PROBLEM REQUIREMENTS –
Where an entry holds an image, leave the image out; otherwise reproduce the entry exactly.

(Camera calibration parameters)

%%

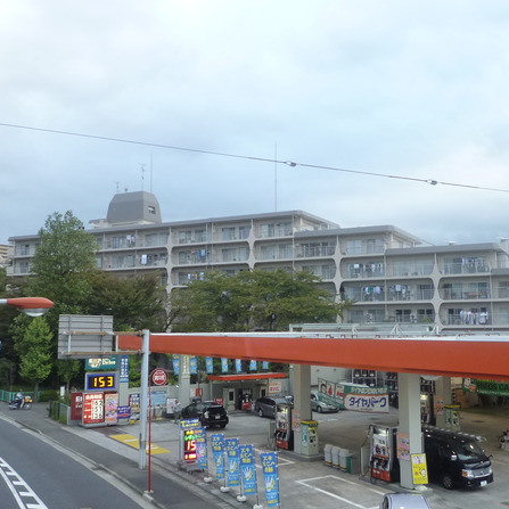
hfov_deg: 43.8
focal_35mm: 38
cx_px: 277
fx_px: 632
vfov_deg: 43.9
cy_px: 255
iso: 160
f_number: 2.8
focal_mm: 4.4
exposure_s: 1/80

%%

ANSWER FOR THIS EXERCISE –
hfov_deg: 43.8
focal_35mm: 38
cx_px: 277
fx_px: 632
vfov_deg: 43.9
cy_px: 255
iso: 160
f_number: 2.8
focal_mm: 4.4
exposure_s: 1/80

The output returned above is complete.